** Directive **
Summarize the documentation change below in two sentences.

Modify MBAR and Optimization docs

docs/user_guide/4.5Optimization.md

@@ -2,18 +2,16 @@
 
 ## 1. Theory
 
-Automatic differentiation is fundamental to DMFF and aids in neural network optimization. During training, it computes the derivatives from output to input using backpropagation, optimizing parameters through gradient descent. With its efficiency in optimizing high-dimensional parameters, this technique isn't limited to neural networks but suits any framework following the "input parameters → model computation → output" sequence, such as molecular dynamics (MD) simulations. Hence, using automatic differentiation and referencing experimental or ab initio data, we can optimize force field parameters by computing the output's derivative with respect to input parameters.
+Automatic differentiation is a crucial component of DMFF and plays a significant role in optimizing neural networks. This technique computes the derivatives of output with respect to input using backpropagation, so parameters optimization can be conducted using gradient descent algorithms. With its efficiency in optimizing high-dimensional parameters, this technique is not limited to training neural networks but is also suitable for any physical model optimization (i.e., molecular force field in the case of DMFF). A typical optimization recipe needs two key ingradients: 1. gradient evaluation, which can be done easily using JAX; and 2. an optimizer that takes gradient as inputs, and update parameters following certain optimization algorithm. To help the users building optimization workflows, DMFF provides an wrapper API for optimizers implemented in [Optax](https://github.com/google-deepmind/optax), which is introduced here.
 
 ## 2. Function module 
 
-Imports: Importing necessary modules and functions from `jax` and `optax`.
-
 Function `periodic_move`:
 - Creates a function to perform a periodic update on parameters. If the update causes the parameters to exceed a given range, they are wrapped around in a periodic manner (like an angle that wraps around after 360 degrees).
 
 Function `genOptimizer`:
 - It's a function to generate an optimizer based on user preferences.
-- Depending on the arguments, it can produce various optimization schemes, such as SGD, Nesterov, Adam, and others.
+- Depending on the arguments, it can produce various optimization schemes, such as SGD, Nesterov, Adam, etc.
 - Supports learning rate schedules like exponential decay and warmup exponential decay.

** Excerpted records **

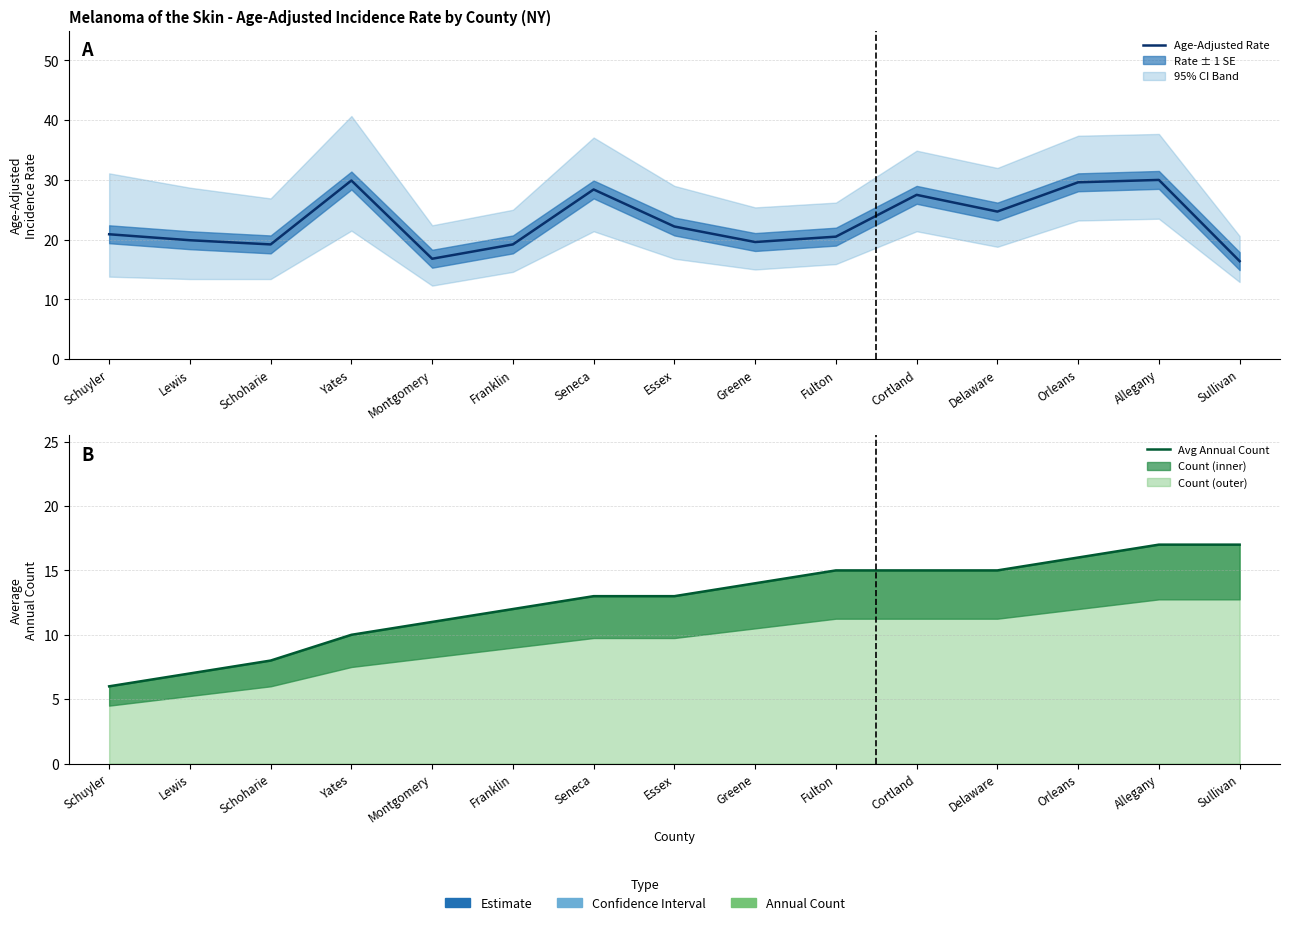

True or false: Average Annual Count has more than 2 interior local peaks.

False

--

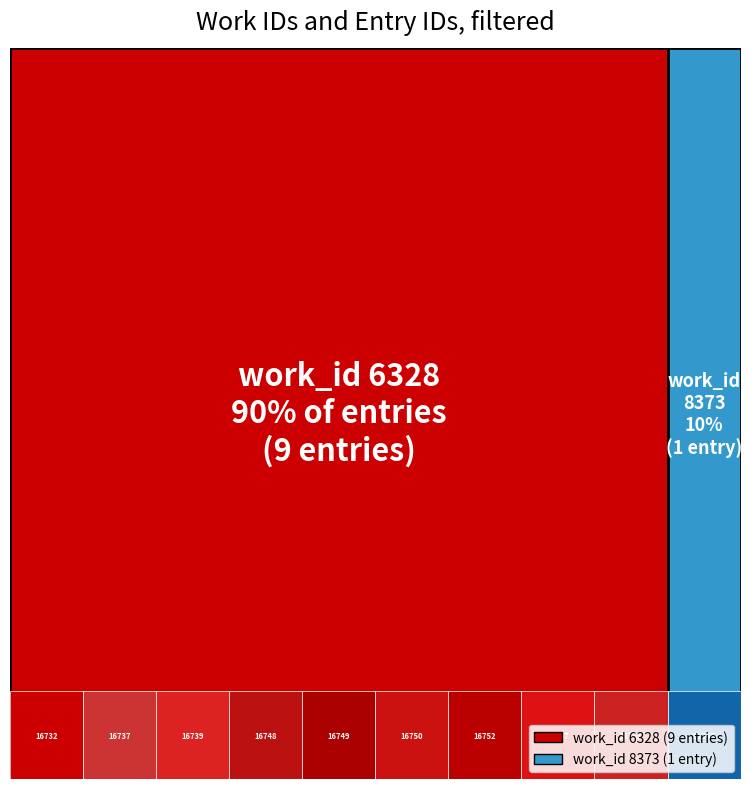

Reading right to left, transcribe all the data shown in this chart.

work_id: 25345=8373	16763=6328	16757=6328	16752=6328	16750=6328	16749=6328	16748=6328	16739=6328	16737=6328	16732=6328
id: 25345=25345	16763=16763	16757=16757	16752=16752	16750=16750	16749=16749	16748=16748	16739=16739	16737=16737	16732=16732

** Solution for this problem **
The change rewrites the theory section of the DMFF optimization guide to say that automatic differentiation computes derivatives by backpropagation so parameters, such as a molecular force field's, can be optimized with gradient descent, and that DMFF offers a wrapper API for optimizers implemented in Optax. It also drops the imports line from the function module section, which describes `periodic_move` as wrapping parameters periodically when an update exceeds a given range and `genOptimizer` as producing schemes like SGD, Nesterov, and Adam with learning rate schedules such as exponential decay.